*Entries provided*
____________________

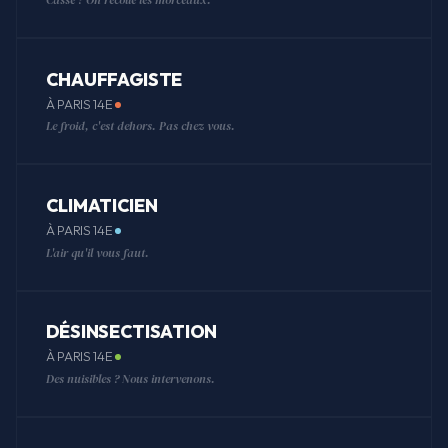
CHAUFFAGISTE
À PARIS 14E
Le froid, c'est dehors. Pas chez vous.
CLIMATICIEN
À PARIS 14E
L'air qu'il vous faut.
DÉSINSECTISATION
À PARIS 14E
Des nuisibles ? Nous intervenons.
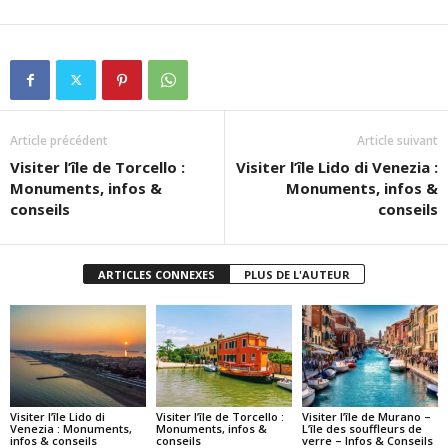
Article précédent
Article suivant
Visiter l’île de Torcello :
Visiter l’île Lido di Venezia :
Monuments, infos &
Monuments, infos &
conseils
conseils
ARTICLES CONNEXES
PLUS DE L'AUTEUR
Visiter l’île Lido di
Visiter l’île de Torcello :
Visiter l’île de Murano –
Venezia : Monuments,
Monuments, infos &
L’île des souffleurs de
infos & conseils
conseils
verre – Infos & Conseils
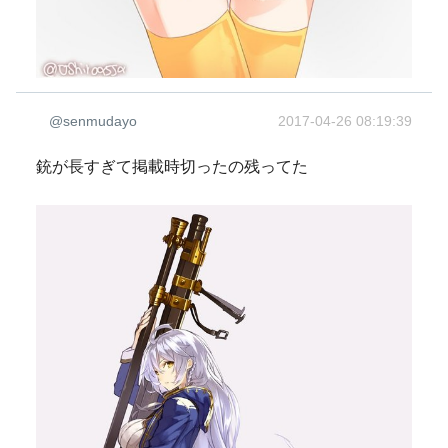
@senmudayo
2017-04-26 08:19:39
銃が長すぎて掲載時切ったの残ってた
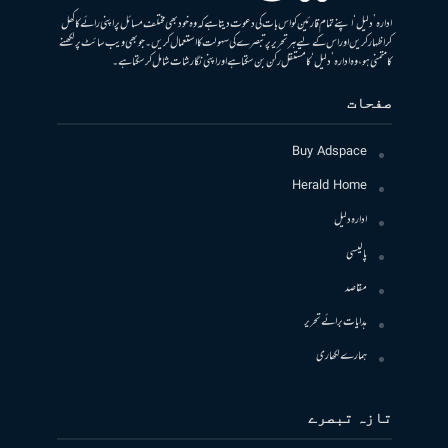
ادارہ ’دلیل‘ اپنے تمام قارئین کو اس بات کی دعوت دیتا ہے کہ وہ خود بھی مختلف مسائل پر اپنی رائے کا کھل
کر اظہار کریں اور اس کے لیے ہر تحریر پر تبصرے کی سہولت کا استعمال کریں۔ جو بھی ویب سائٹ پر لکھنے
کا متمنی ہو، وہ ادارہ ’دلیل‘ کا مستقل رکن بن سکتا ہے اور اپنی نگارشات شامل کرسکتا ہے۔
صفحات
Buy Adspace
Herald Home
ادارہ دلیل
پالیسی
مقاصد
ہدایات برائے تحریر
ہمارے لکھاری
تازہ تبصرے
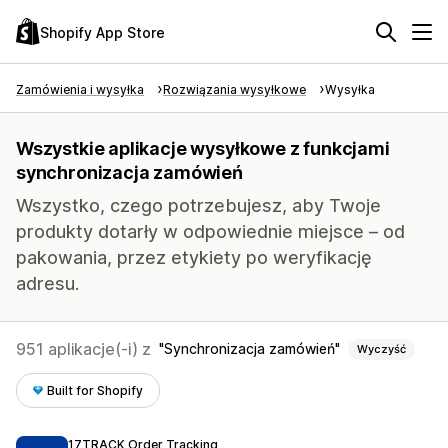
Shopify App Store
Zamówienia i wysyłka
Rozwiązania wysyłkowe
Wysyłka
Wszystkie aplikacje wysyłkowe z funkcjami
synchronizacja zamówień
Wszystko, czego potrzebujesz, aby Twoje
produkty dotarły w odpowiednie miejsce – od
pakowania, przez etykiety po weryfikację
adresu.
951 aplikacje(-i) z
Synchronizacja zamówień
Wyczyść
Built for Shopify
17TRACK Order Tracking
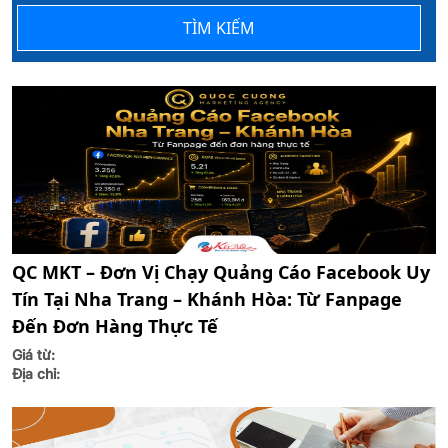
TÌM KIẾM
QC MKT – Đơn Vị Chạy Quảng Cáo Facebook Uy
Tín Tại Nha Trang – Khánh Hòa: Từ Fanpage
Đến Đơn Hàng Thực Tế
Giá từ:
Địa chỉ:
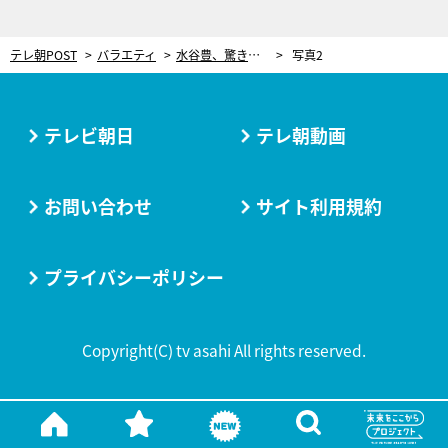
テレ朝POST
バラエティ
水谷豊、驚きの「来年は本気を出そうかな」宣言！相棒コンビで『ザワつく！大晦日』に3年連続参戦
写真2
テレビ朝日
テレ朝動画
お問い合わせ
サイト利用規約
プライバシーポリシー
Copyright(C) tv asahi All rights reserved.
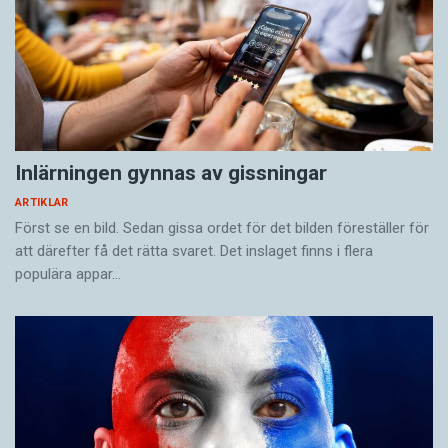
Inlärningen gynnas av gissningar
ARTIKLAR
Först se en bild. Sedan gissa ordet för det bilden föreställer för
att därefter få det rätta svaret. Det inslaget finns i flera
populära appar…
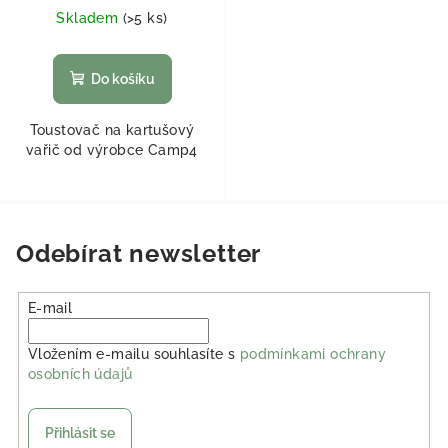
Skladem
(
>5 ks
)
Do košíku
Toustovač na kartušový
vařič od výrobce Camp4
Odebírat newsletter
E-mail
Vložením e-mailu souhlasíte s
podmínkami ochrany
osobních údajů
Přihlásit se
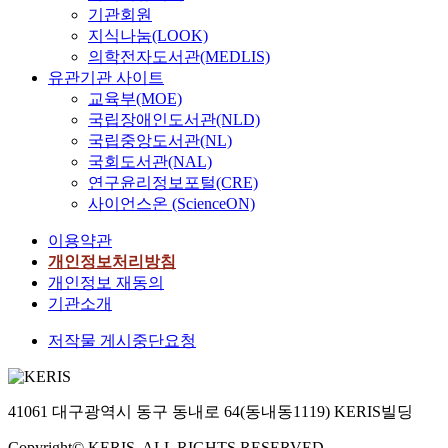
기관회원
지식나눔(LOOK)
의학전자도서관(MEDLIS)
유관기관 사이트
교육부(MOE)
국립장애인도서관(NLD)
국립중앙도서관(NL)
국회도서관(NAL)
연구윤리정보포털(CRE)
사이언스온 (ScienceON)
이용약관
개인정보처리방침
개인정보 재동의
기관소개
저작물 게시중단요청
41061 대구광역시 동구 동내로 64(동내동1119) KERIS빌딩
Copyright© KERIS. ALL RIGHTS RESERVED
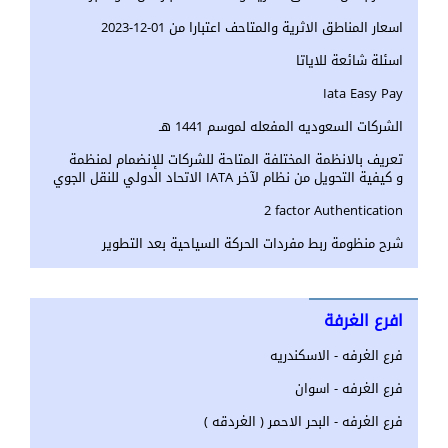
اسعار المناطق الاثرية والمتاحف اعتبارا من 01-12-2023
اسئلة شائعة للاياتا
Iata Easy Pay
الشركات السعوديه المفعله لموسم 1441 هـ
تعريف بالانظمة المختلفة المتاحة للشركات للإنضمام لمنظمة
الاتحاد الدولي للنقل الجوي IATA و كيفية التحويل من نظام لآخر
2 factor Authentication
شرح منظومة ربط مفردات الحركة السياحية بعد التطوير
افرع الغرفة
فرع الغرفه - الاسكندريه
فرع الغرفه - اسوان
فرع الغرفه - البحر الاحمر ( الغردقه )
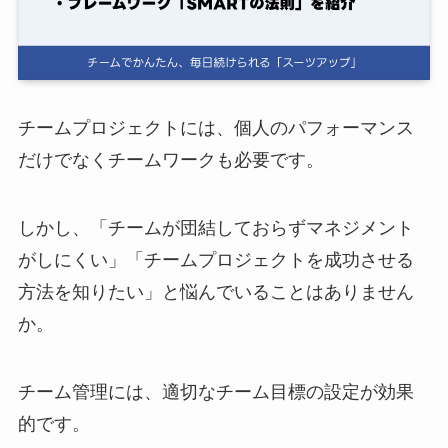
ログイン
スーツアップを無料ではじめる▶
チームプロジェクトには、個人のパフォーマンス
だけでなくチームワークも必要です。
サービス概要資料はこちら
しかし、「チームが団結しておらずマネジメント
がしにくい」「チームプロジェクトを成功させる
方法を知りたい」と悩んでいることはありません
か。
チーム管理には、適切なチーム目標の設定が効果
的です。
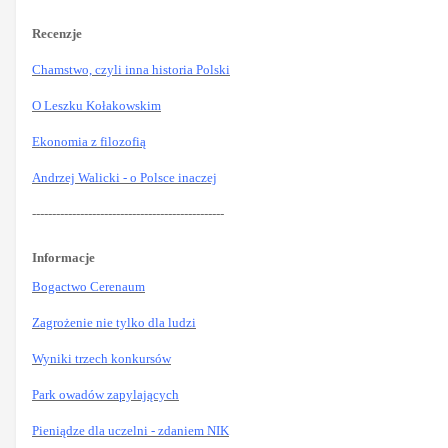
Recenzje
Chamstwo, czyli inna historia Polski
O Leszku Kołakowskim
Ekonomia z filozofią
Andrzej Walicki - o Polsce inaczej
------------------------------------------------
Informacje
Bogactwo Cerenaum
Zagrożenie nie tylko dla ludzi
Wyniki trzech konkursów
Park owadów zapylających
Pieniądze dla uczelni - zdaniem NIK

____________________

Filter the listing so that only lines holding the word "aplikacje" remain, and copy those lines.

Wszystkie aplikacje wysyłkowe z funkcjami
951 aplikacje(-i) z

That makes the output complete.